Ethiopia in East Africa is one of the poorest countries in the world with nearly 40% of the population living below the international poverty line. In the rural town of Kosoru, in the Eastern Ethiopian Highlands, UK based NGO, Tearfund and their local partner the Ethiopian Kale Heywet Church (EKHC) have undertaken a project to provide safe drinking water and sanitation services to the local community of 4,000 people, funded under the Borouge and Borealis “Water for the World” programme.

The Water Supply Project

The water comes from two mountain springs which feed 12 tap stands, 5 washing stands and 5 cattle troughs distributed throughout the extended village area. Protection tanks have been built around the springs to reduce the possibility of contamination and the water has been piped down the mountain under gravity to two large storage tanks above the village. From here more pipes carry the water to the different access points around the village making it much easier for the local population to access their daily requirements.

When Borouge’s Andy Wedgner visited the village in October 2013, around 5.5km of the 7km of PE100 pipes had already been installed. All the pipes were supplied by Excel PLC in Addis Ababa and were produced from BorSafe™ HE3490-LS-H High Stress Crack Resistant (HSCR) PE100. This material was chosen as the soil was very stony and imported backfill materials were not available, so increasing the risk of surface damage and point loads on the pipes. The use of HSCR PE100 material will help to prevent these developing into cracks. Mechanical compression fittings are being used to connect the pipes, the largest of which is 90mm diameter, as it was difficult to use fusion welding equipment in these remote areas.

The system was designed to last for at least 20 years and although it will initially serve only 4,000 people, the springs produce enough water to supply over 10,000 people in the longer term. Locally harvested timber was being used for fences around the water facilities which prevent access to the many domestic animals such as donkeys and goats. These are built by the local community saving money which can then be spent on other scheme elements that cannot be produced locally.

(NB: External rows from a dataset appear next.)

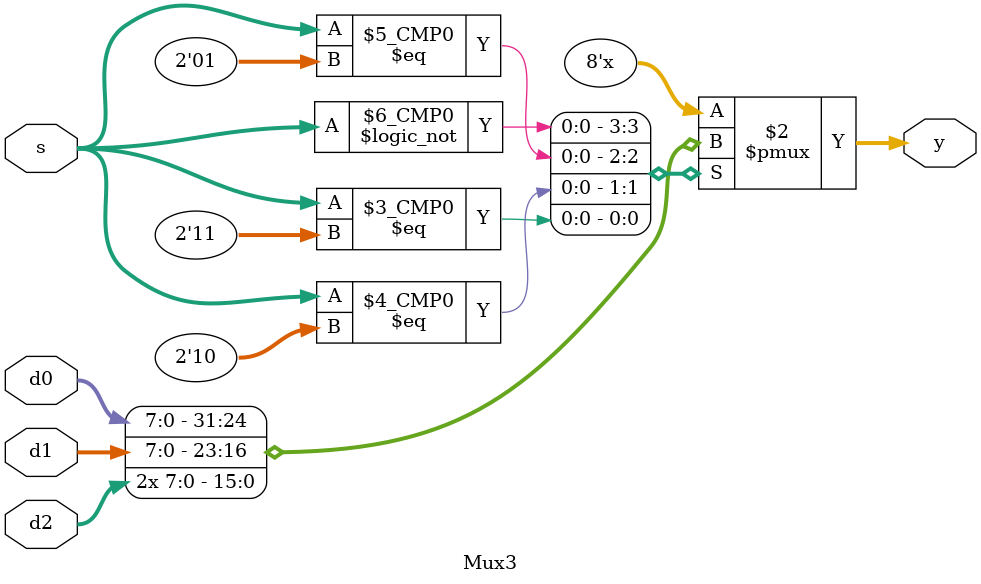
<source format=sv>

module Mux3 #(parameter W = 8) (
  input        [W-1:0] d0, 
                       d1, 
                       d2,
  input        [1:0]   s,
  output logic [W-1:0] y
  );

//  s1   s0    y
//  0     0   d0
//  0     1	  d1
//  1     0   d2
//  1     1	  d2

  always_comb begin
    case(s)
		2'b00: y = d0;
		2'b01: y = d1;
		2'b10: y = d2;
		2'b11: y = d2;
	  endcase
  end
  
endmodule



</source>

Benefiting all the villagers

As Tamer Mohamoud told Andy:

I am a member of the water committee and we are very pleased about this project because we ladies had to fetch water from afar, but now we have easy access to water. We also had a lot of health problems, which are now solved. Before, I would spend about 3 hours every day collecting water but now it takes no more than 15 minutes as there are enough tap stands.

Tamer Mohamoud — Villager

Children were also collecting water now, whereas before it was not safe for them to do so, particularly when the weather was wet as the tracks up to the springs were difficult and dangerous. Most people used old cooking oil containers to collect and store water for their households. Many of these were 20 or 25 litres in size although the smaller children sometimes used 10 litre containers. As Hussein Ahmadhi told Andy:

In the past we have had many problems like broken bones where people fell down carrying the heavy water containers coming down from the springs and women have problem walking to the water source at night. We thank you for this as we hear about many water points being built with a poor quality - but this quality is good.

Hussein Ahmadhi — Villager

The villagers carry these heavy containers on their back, tied in place with a Gemed, which is like a scarf, so it was easy to see how people could slip and have accidents on the steep tracks up to the springs.

A better future secured for all

The scheme has four caretakers who are being trained in the repair and maintenance of the system and each tap stand has a water attendant, one lady who also helps to look after the system. Together with the establishment of a village water committee responsible for the management of the scheme and the collection of a small charge from each household, these arrangements should help secure the long term sustainability of the scheme. As one of the caretakers, Ahmed Sayed, told Andy:

I have seen other crews coming from companies and government but the work they did has not lasted. The team from EKHC are different. They undertake the work properly, are disciplined, they don’t drink or chew khat and show respect for the villagers and set a good example for us.